Retail giant Wal-Mart revealed its ambitious projections and plans for the next several fiscal years. Their eye-popping goal for 2016: $500 billion in sales, or about one-half of what JC Penney borrowed this year to shore up its capital reserves.
The capital spending for Wal-Mart in 2015 will be aggressive, with plans to drop $11.8 billion to $12.8 billion. The primary focus of the company will be improved technology, e-commerce and omnichannel capabilities and small-store renovations.
For the current fiscal year, Wal-Mart anticipates to draw in roughly $480 million in sales, in line with Thomson Reuter’s forecasts. The company also plans to grow by a healthy 3 percent to 5 percent, adding as much as $24 billion in net sales.
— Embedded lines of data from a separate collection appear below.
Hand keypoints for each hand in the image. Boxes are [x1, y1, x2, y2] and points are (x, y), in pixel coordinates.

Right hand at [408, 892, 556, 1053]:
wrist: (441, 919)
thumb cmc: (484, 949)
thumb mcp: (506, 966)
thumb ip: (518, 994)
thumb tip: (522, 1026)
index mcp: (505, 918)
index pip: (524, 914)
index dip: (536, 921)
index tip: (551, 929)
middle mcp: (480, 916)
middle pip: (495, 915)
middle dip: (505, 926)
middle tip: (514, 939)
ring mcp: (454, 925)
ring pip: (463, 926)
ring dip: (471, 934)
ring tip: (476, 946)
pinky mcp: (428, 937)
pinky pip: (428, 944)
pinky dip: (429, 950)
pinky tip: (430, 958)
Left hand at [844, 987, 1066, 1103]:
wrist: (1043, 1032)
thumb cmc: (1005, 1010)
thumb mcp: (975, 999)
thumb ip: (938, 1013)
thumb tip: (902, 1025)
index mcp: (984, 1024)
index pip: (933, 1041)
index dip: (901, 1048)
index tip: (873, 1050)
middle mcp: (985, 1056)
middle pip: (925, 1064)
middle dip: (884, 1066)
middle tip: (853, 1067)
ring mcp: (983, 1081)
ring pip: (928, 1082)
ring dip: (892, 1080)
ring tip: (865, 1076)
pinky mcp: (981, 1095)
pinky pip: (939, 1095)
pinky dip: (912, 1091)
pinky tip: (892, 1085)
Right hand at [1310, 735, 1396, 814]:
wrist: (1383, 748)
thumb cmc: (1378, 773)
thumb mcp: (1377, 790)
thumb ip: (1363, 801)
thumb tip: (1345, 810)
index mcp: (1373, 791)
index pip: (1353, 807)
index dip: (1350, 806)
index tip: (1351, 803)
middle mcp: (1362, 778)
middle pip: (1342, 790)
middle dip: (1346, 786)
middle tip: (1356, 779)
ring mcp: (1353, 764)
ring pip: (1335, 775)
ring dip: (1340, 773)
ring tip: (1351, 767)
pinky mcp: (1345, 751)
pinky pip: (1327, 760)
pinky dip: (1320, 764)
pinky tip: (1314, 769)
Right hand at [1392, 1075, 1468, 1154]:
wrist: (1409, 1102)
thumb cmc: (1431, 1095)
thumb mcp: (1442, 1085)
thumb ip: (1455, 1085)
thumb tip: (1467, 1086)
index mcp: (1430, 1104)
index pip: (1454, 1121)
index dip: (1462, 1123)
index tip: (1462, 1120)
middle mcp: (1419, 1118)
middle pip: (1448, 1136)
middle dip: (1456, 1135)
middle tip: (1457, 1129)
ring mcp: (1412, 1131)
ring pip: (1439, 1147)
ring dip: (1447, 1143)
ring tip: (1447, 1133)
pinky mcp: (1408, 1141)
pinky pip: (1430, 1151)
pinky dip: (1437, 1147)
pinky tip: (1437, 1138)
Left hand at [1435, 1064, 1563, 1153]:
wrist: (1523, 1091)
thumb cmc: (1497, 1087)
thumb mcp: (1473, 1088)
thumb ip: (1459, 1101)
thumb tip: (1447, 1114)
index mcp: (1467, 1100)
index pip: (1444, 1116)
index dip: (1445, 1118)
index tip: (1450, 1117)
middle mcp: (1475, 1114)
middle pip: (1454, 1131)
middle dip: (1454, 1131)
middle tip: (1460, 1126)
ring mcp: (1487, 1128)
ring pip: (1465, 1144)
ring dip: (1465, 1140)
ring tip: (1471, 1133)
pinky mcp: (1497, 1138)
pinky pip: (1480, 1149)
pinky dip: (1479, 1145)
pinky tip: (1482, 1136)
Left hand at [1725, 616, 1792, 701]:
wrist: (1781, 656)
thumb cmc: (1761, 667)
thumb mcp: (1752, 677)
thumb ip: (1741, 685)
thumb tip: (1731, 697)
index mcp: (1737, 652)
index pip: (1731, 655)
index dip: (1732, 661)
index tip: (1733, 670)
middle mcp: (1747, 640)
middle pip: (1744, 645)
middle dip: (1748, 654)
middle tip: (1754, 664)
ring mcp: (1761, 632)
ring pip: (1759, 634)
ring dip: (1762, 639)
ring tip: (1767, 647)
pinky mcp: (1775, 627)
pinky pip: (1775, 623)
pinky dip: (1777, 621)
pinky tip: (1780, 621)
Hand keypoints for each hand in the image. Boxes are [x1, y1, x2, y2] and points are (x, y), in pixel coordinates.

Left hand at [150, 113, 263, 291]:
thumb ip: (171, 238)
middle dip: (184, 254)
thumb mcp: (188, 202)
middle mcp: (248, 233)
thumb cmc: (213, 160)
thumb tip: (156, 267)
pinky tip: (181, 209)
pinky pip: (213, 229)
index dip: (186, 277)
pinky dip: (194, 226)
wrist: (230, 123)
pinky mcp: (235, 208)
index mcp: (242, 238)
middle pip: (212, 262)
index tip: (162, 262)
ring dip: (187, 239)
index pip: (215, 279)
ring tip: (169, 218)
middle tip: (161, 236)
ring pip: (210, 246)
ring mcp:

Wal-Mart also plans to add as many as 265 new stores, which amounts to about 21 million square feet. For the sake of context, consider that New York City’s Central Park is 36.5 million square feet.
But the number generating all the buzz is the robust prediction of half a trillion dollars by 2016, largely fueled by innovations in e-commerce strategies. Wal-Mart expects to close out 2014 having captured $10 billion in internet sales.
Wal-Mart’s plans seem particularly ambitious given the economic doldrums experienced recently by other mammoth retailers like Sears and JC Penney’s, both struggling to halt contraction rather than aim for positive growth. Wal-Mart has also experienced its own challenges, especially with its international partners in Brazil, China and India.
Over the last fifty-two weeks, Wal-Mart’s stock has traded between $67.37 and $79.96.